Conséquences pour la Chine 

Après ces dix constats, Alice Ekman se propose d’en envisager les conséquences pour le pays. Elle organise son propos de façon thématique. Elle pointe d’abord le regard en matière de politique intérieure pour dire qu’elle ne croit pas à une disparition du parti communiste chinois, tant il est inséré dans la société. De plus, 80 % des nouvelles recrues sont âgées de 35 ans ou moins. Le parti est en plus incontournable à un moment où la croissance économique se ralentit. Au niveau de la politique étrangère, L’auteure montre que le capitalisme aujourd’hui pratiqué par la Chine pourrait n’être qu’un détour pour mieux revenir au socialisme. Le système politique chinois apparait aujourd’hui beaucoup plus sûr de lui.
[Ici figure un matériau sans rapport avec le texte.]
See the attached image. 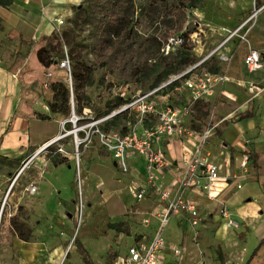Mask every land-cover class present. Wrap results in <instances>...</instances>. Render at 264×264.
Here are the masks:
<instances>
[{"label":"rangeland","instance_id":"rangeland-1","mask_svg":"<svg viewBox=\"0 0 264 264\" xmlns=\"http://www.w3.org/2000/svg\"><path fill=\"white\" fill-rule=\"evenodd\" d=\"M220 1L221 3L227 2L230 6L235 7L234 10H237L238 7L241 8V5L238 4L246 6L248 0H71L63 3L59 11L63 13L65 23L59 31L52 25L54 28L51 32H54V35L56 34L61 39V46L55 49L49 45V52L56 59H62L68 55L71 72L74 60L87 63L93 69L95 76V83L84 90L85 94L90 96L87 107L82 112H78L74 105L76 115L81 117L79 123L85 122L92 115L102 114L106 108V102H109L110 99L112 100L111 104L115 105L120 93L124 92L126 96L131 97L139 92H145L151 89L153 83L166 71L178 72L182 67L184 68V64L180 63V58L177 56L181 48L185 49L184 44L168 54L161 50L162 44L171 36L190 32L189 38H193L190 41L191 54L195 58V62L201 60L222 38L217 31L219 27L217 21L218 16H225L227 10L219 6ZM179 2L185 4L194 2L193 7L186 10L184 19L176 17L175 12L170 11L168 7L170 5L176 6ZM18 11L20 10L6 12L2 10L0 13L4 15L3 17L11 26L20 19ZM215 11L219 14L216 20L212 21V25L207 24V18L213 20ZM58 15L60 14H55V18ZM182 25L183 31L179 32L178 29ZM11 34L14 35L15 40H10L9 35L0 26V59H7V66H10L17 59L16 51L18 48H15L14 45L17 41L16 32ZM149 56L152 58L146 64L145 61ZM155 62H160V66H156ZM220 63L214 56L211 61L205 64V67L209 69L211 66L216 67V64L219 66ZM153 68H155V72L152 71ZM65 73L68 71H57L60 76L65 77ZM177 84L181 85L183 81H179ZM235 86L238 88L237 85ZM25 91L27 94L23 98V104L35 108L38 112L52 114V117L57 116L52 113L50 108V103L56 102L51 92H44L41 89L33 90V92ZM238 91L245 92L241 87L238 88ZM178 92L171 88L164 93L171 94L174 103L177 104L176 97L180 96L184 99V96ZM68 96L70 113L68 115L59 113L58 115L66 120L65 129L72 130L74 123L71 119L76 117L73 114L70 90ZM223 101L225 99L222 96L218 97L217 101H209V99L200 101L187 116L186 124L198 130L211 126L219 118L216 106ZM249 122V117L238 121L240 123L239 128L246 135H248ZM35 124V122L31 124L34 129ZM123 124H125L124 119L121 118L119 127L124 126ZM43 126L51 132L63 130L61 124L54 123V121H47ZM213 134L210 138L215 143L217 137ZM81 136H84V132H81ZM245 137L243 140L248 138ZM62 142L66 144L67 150L71 151L72 159L65 158L63 153L57 151L58 144ZM209 145L208 143L205 145L204 151L214 152L213 146L210 148ZM243 145L248 146V143L242 141L241 146ZM48 150L40 152L34 159L31 169L22 176L21 185L28 183L31 179L38 178L40 176L37 172L38 168L49 171L47 164L52 168L54 165L62 164L61 169L55 173L48 172L40 186L43 195L49 199L45 205L55 207L59 197H61V201L70 200V197L74 195L72 205L69 208L71 216L66 215L62 219H56L59 224H50L47 226V230L43 229L41 234L36 235L35 228L42 221V216L34 211L38 196L34 197L36 199H26V206H22L17 214V219L25 227L23 229L24 238L18 236L19 231H14L11 228L5 233L8 236L7 240H2L3 235L0 237V264H45L49 253H52V250L49 251L48 248H45L42 256L38 257L35 262L25 263L24 260L22 262L20 254L16 250L10 249V247L13 248L10 245L12 232H15L16 238L25 242L43 241L44 245L50 248L61 245L64 252L55 264H64L71 256L70 261L72 258H76L70 253L72 248L75 250L74 241L76 238L88 248L93 249L95 263L114 264L118 262L122 252L129 245V237L135 233L141 224L142 217L134 214L137 203L135 193L128 186L130 175L125 174L115 166L113 159L108 156L100 142L95 139L93 143L80 147L81 160L84 159L81 164L83 171L81 168L82 185L80 186L74 157L73 134L68 135L58 143H54ZM249 167L250 174H253L254 168ZM250 182V179L243 181L245 185ZM55 185L62 190L60 194H54ZM0 188H3L1 178ZM81 200H83V208L81 207ZM233 219L237 221L234 217ZM65 221L70 222L69 227L66 226ZM170 229L172 227L169 222L163 236H168ZM198 240L199 233L197 232L194 235V242L197 243ZM78 257L83 261L81 254Z\"/></svg>","mask_w":264,"mask_h":264},{"label":"crops","instance_id":"crops-1","mask_svg":"<svg viewBox=\"0 0 264 264\" xmlns=\"http://www.w3.org/2000/svg\"><path fill=\"white\" fill-rule=\"evenodd\" d=\"M9 1L11 3L8 5L0 3V12L2 10L6 12L19 9V22L16 21L15 25L9 26L7 19L0 13V26L9 35L8 38L13 36L12 40H15V37L11 33L16 32L17 41L14 45L15 48H18V51L21 48L18 34L21 33L35 40H38L44 33L50 35L55 27V14L63 15L59 9L62 8L63 3L71 0ZM263 4L264 0L258 1V5ZM238 5H241V8L238 7L237 10H234L235 7L230 6L227 2H219V6L226 9L227 13L225 16H218L217 25L219 27L217 31L222 38L216 44L223 39L226 29L234 28L250 13L253 0H248L246 6L244 4ZM217 15L219 14L215 11V17L213 20L207 18V24L212 25V21L216 20ZM27 27H30V29H27ZM249 41L252 48L264 53V8L260 11L255 26L250 31ZM248 49L249 46L246 43H240L238 39H234L222 50L232 56L230 62L220 63L219 65L220 70L224 71L229 78L209 98V101H217L220 96L225 101L219 102L216 106L219 113L218 120L213 122V124H217L213 130V135L217 137L216 144L213 139L211 141V138L207 141L208 145L211 142L209 146L210 148L213 146L212 150L215 151H204L211 161L222 165L220 179L216 184L214 193L217 195V199L226 205L232 216L238 221V227H228L226 225V220L219 214L220 204L216 199H209L205 193L188 188L185 194L186 199L194 201L197 205L202 216V222L198 228H193L185 214L172 216L169 220L172 229H170L168 236H164L168 243L177 246L182 254L176 257L171 249L172 247L167 248L158 264H264V67L254 72L247 69L244 57ZM28 59L29 57L16 68L17 71L13 72L9 70V67L14 61L10 66H7V59H0V178L3 186L7 182L11 171L15 170L16 160L32 155L45 142L60 133V131H47L43 126L44 123L54 121V123L60 125L64 120L58 114L53 116L52 119L42 120L32 112V110H36L35 108L23 104V98L27 94L25 90L33 92V90L39 89L37 86L29 84L27 78L24 80L19 77V71L21 67H27ZM235 85L238 88H243L245 92H239ZM248 117L250 122L247 128L248 135H246L239 128L240 123L238 121ZM33 122L36 123L35 129L31 125ZM245 136L248 138L243 140L246 138ZM242 141H246L248 146H241ZM58 145H62L66 151V153L61 152L64 157L72 159V153L67 150L66 144L62 142ZM164 146L169 161L176 162L183 158V143L180 140L170 139L166 141ZM245 151L250 156L249 166L253 167L255 171L250 174L249 167V174L245 179H234L233 174L237 172L242 154ZM107 154L113 159L115 166L119 168L112 155L109 152ZM83 160H81V164L84 162ZM227 160H230L228 167L225 166ZM145 163V159L141 156H134L129 159L130 170L127 174L130 175L128 182L130 189L131 186L141 185L146 181ZM61 165H54L52 168L47 164L49 171L38 168L37 172L40 176L29 180L37 182L39 186L34 211L42 216V221L35 228L36 235L41 234L43 229L47 230V226H50V224H59L56 219H62L66 215L71 216L69 208L72 205L74 195L70 197V200L61 201V197H59L55 207L45 205L49 199L43 195L40 186L45 175L48 172L55 173V171L61 169ZM159 179L164 186L173 188L174 170L171 168L159 172ZM248 179L251 182L245 185L243 181ZM238 183H241L242 187L238 188ZM53 192L54 194H60L62 190L55 185ZM136 203L137 209L133 213L142 216L141 224L135 233L129 237V245L122 252L120 260L114 264H123L122 259L127 255L129 247L142 237H151L156 231L157 218H152L150 226L144 225L143 220L148 217L149 213L158 210L162 206L160 196L148 190L146 197L142 200L136 199ZM24 206H26L25 203ZM65 224L68 227L70 226L69 221H65ZM7 231L9 229H5L2 240H7L8 236L5 235ZM197 232L199 233V240L195 243L194 235ZM163 234H165V230ZM42 242H25L16 238V236H11L10 245L13 248L10 247V249L16 250L20 254L22 262L24 260L27 263L35 262L38 257L42 256L45 248H48L49 251L52 250V253H49L45 264L57 263L64 252L63 247L60 245L50 248ZM81 244L88 252L91 264H97L93 258V249L88 248L82 242ZM76 252L80 255L75 245V250L72 248L70 253L76 258H72L74 261H70L71 256L67 259V262L69 264H87L82 255L83 261ZM94 254L96 256L95 251Z\"/></svg>","mask_w":264,"mask_h":264},{"label":"built area","instance_id":"built-area-1","mask_svg":"<svg viewBox=\"0 0 264 264\" xmlns=\"http://www.w3.org/2000/svg\"><path fill=\"white\" fill-rule=\"evenodd\" d=\"M263 8L264 4L258 5V1L253 0L250 13L234 28L226 29L223 39L201 60L171 75L158 86L131 96L128 102L112 112L100 116L92 115L82 123H79L81 117L76 115L74 109V87L69 56L66 55L60 59L58 69L68 71L65 73V81L72 95L73 114L76 117L71 119L74 123L73 129L66 130V120H63L61 124L63 130L45 142L32 155L25 157L13 176L8 178L2 189L0 188V237L5 229L11 228L10 220L17 215L19 208L24 206L25 200L34 198L39 192V186L35 181H28L21 185L22 176L31 168L40 152L49 151L51 145L70 134H73L74 157L80 186L82 185L80 147L87 146L97 139L124 173L130 170L129 159L131 157H143L146 162V181L141 185L131 186V190L135 193L137 200L144 199L148 190L159 195L162 200V206L149 213L148 217L143 220L144 225L150 226L152 218L158 219L155 233L151 237H142L129 247L127 255L122 259L123 264H158L164 251L170 247L176 257L181 256V250L168 243L163 236V231L170 218L178 214H185L193 228L200 226L202 216L199 208L194 201L186 199L185 196L188 188L205 193L209 199H216L220 204L219 214L226 220V225L238 227V222L233 219L229 209L217 199L214 193L220 179L222 165L211 161L204 152V146L217 124L197 130L186 124V118L197 103L208 100L228 80L229 76L224 71L219 69L213 72L205 67V64L214 56L221 63L230 62L231 54L222 51L230 41L238 39L240 43L244 42L249 46L244 63L250 72L264 67L262 52L252 48L249 41L250 31L255 26ZM64 23L65 17L62 14L55 18V27L58 31ZM184 40L182 34H175L162 44L161 50L168 54L182 46L185 43ZM46 75L50 77L51 73ZM179 81H183V84L178 85ZM171 88L184 96V99L180 96L176 97L177 104L174 103L171 94L164 93ZM120 95L125 96L126 94L122 92ZM122 111H126L130 117L126 123V130L106 127L107 122ZM81 132H84V136H81ZM170 139H177L183 143V158L179 161H169L166 157L164 145ZM57 151L66 153L62 145H59ZM249 161L250 156L245 151L238 165L239 171L233 174L234 179H245L248 176ZM229 165L230 160H227L225 166ZM171 168L174 170L173 188L164 186L159 179V172ZM237 187H242V184L238 183ZM80 194L82 196L81 189ZM81 205L83 208V200H81Z\"/></svg>","mask_w":264,"mask_h":264},{"label":"trees","instance_id":"trees-1","mask_svg":"<svg viewBox=\"0 0 264 264\" xmlns=\"http://www.w3.org/2000/svg\"><path fill=\"white\" fill-rule=\"evenodd\" d=\"M0 3L2 5H8L11 3L9 0H0ZM194 2H190V4H185L182 2H179L176 6H168L170 11H174L175 16L179 17V19H184L186 10L188 8L193 7ZM178 31H183V25L180 26ZM185 37V43L184 48H181L177 56L180 58V63L183 65L182 70H184L186 67H188L190 64H193L195 62V58L191 54V40H190V32H182L181 33ZM21 48L17 51V59L14 61V63L9 67L10 71H15L16 68L21 65L27 57H29L27 62V67H21L19 71V77L21 79L27 78V82L29 84L37 86L39 89H41L44 92H51L53 97L56 99V102L50 103V108L53 114H62V115H68L70 113V103H69V87L68 83L65 81L64 76H60L57 74L58 65L60 63V59L54 58L50 52H49V45H51L53 48L58 49L61 46V39L55 34L54 32L50 35L42 34L38 40H35L33 38H28L24 36L23 34L17 35ZM10 40L13 39V36L9 37ZM159 47V46H158ZM160 49V47H159ZM190 50V51H189ZM152 56L147 57V60L145 63L147 64L149 62V59H151ZM156 66H160V62H155ZM216 67H210L209 69L213 72H217L220 68L218 64H216ZM153 72H155V68L152 69ZM178 71V72H180ZM178 72H170L166 71L163 76H160L152 85L151 88L158 86L163 81L167 80L171 75L176 74ZM47 73H51L50 77H47ZM72 77H73V86H74V93H75V107L78 112H82V110L87 107L89 103V97L87 94H85V89L89 86H92L95 83V76L93 69L85 62L81 60H74V66L72 70ZM177 83V82H176ZM45 84H47V87H45ZM117 103L115 105L111 104V99L109 102H106V108L103 111L102 114H108L112 112L113 110L119 108L121 105L125 104L130 100V97L128 96H117ZM58 101H60V104H58ZM33 113L37 114L42 119H49L52 117V114H45L42 112H38L36 110H32ZM100 115H94V116H100ZM123 118L124 119V126L121 128L119 127V120ZM130 120V117L128 113L125 111L119 112L116 115H114L106 124V127H115L119 128L122 131L126 130V123ZM5 157V156H3ZM23 161V158L16 160L15 164V170L11 171L9 174V177L13 176V174L16 172V170L21 166ZM255 161V160H254ZM255 163V162H254ZM22 206L19 208L18 212ZM18 214V213H17ZM11 229H14V231H19L20 234L18 236L20 238H24L23 229L25 228L23 223H21L17 219V215L12 217L10 220ZM22 231V233H21ZM12 237H15V232H12ZM75 245H77L78 252L82 255L83 259L87 264H91L90 256L88 252L83 248L81 242L78 240V238L74 241Z\"/></svg>","mask_w":264,"mask_h":264},{"label":"water","instance_id":"water-1","mask_svg":"<svg viewBox=\"0 0 264 264\" xmlns=\"http://www.w3.org/2000/svg\"><path fill=\"white\" fill-rule=\"evenodd\" d=\"M262 55H263V58H264V53H262Z\"/></svg>","mask_w":264,"mask_h":264}]
</instances>
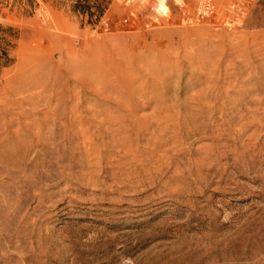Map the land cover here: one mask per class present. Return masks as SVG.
<instances>
[{
  "label": "rangeland",
  "instance_id": "rangeland-1",
  "mask_svg": "<svg viewBox=\"0 0 264 264\" xmlns=\"http://www.w3.org/2000/svg\"><path fill=\"white\" fill-rule=\"evenodd\" d=\"M0 0V264H264V0Z\"/></svg>",
  "mask_w": 264,
  "mask_h": 264
},
{
  "label": "built area",
  "instance_id": "built-area-1",
  "mask_svg": "<svg viewBox=\"0 0 264 264\" xmlns=\"http://www.w3.org/2000/svg\"><path fill=\"white\" fill-rule=\"evenodd\" d=\"M196 16L200 18H208L216 13L215 5L212 0H196Z\"/></svg>",
  "mask_w": 264,
  "mask_h": 264
}]
</instances>
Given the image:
Le pragmatisme chinois ne signifie pas l’absence totale d’idéologie. 

Conséquences pour le monde

Alice Ekman s’intéresse enfin aux conséquences pour le monde. La Chine promeut son modèle à l’étranger : elle offre ainsi « un nombre croissant de programmes de formation à destination des fonctionnaires étrangers ». La Chine devient formatrice. Le pays utilise aussi d’autres moyens comme les forums multilatéraux ou les think tanks. L’auteure évoque le programme des « nouvelles routes de la soie » et ses multiples dimensions. La Chine cherche à diffuser sa vision du monde, son modèle comme le montre son implication dans plusieurs instances internationales. Elle se focalise aussi sur Hong-Kong et Taïwan et on a assisté depuis plusieurs années à un rapprochement avec la Russie. On peut relever quelques points plus problématiques pour le pays comme le fait que « jamais l’écart n’a été aussi important entre le rang d’une économie en valeur absolue (2ème) et son PIB par habitant (82 ème en 2017) ».

En conclusion, Alice Ekman remarque que la compétition reste ouverte. Avec les Etats-Unis, elle est économique, commerciale, technologique, institutionnelle et de plus en plus idéologique. On a clairement deux systèmes politiques qui s’opposent dans des questions fondamentales : quel est le rôle de l’Etat dans l’économie ? Quel usage des outils technologiques pour la gestion des habitants ? par exemple. 

L’ouvrage part donc d’une question qui aurait pu sembler évidente sur la nature du régime chinois actuel puis l’auteure montre progressivement combien l’empreinte du parti est encore en réalité forte. Alice Ekman offre surtout un point de vue qui prend le temps de considérer le discours du Parti communiste chinois pour en tirer des conséquences à la fois intérieures et désormais forcément mondiales. Pour toutes celles et tous ceux qui voudront prolonger la lecture, Alice Ekman a mis en place un mail spécifique où elle invite le lecteur à échanger avec elle.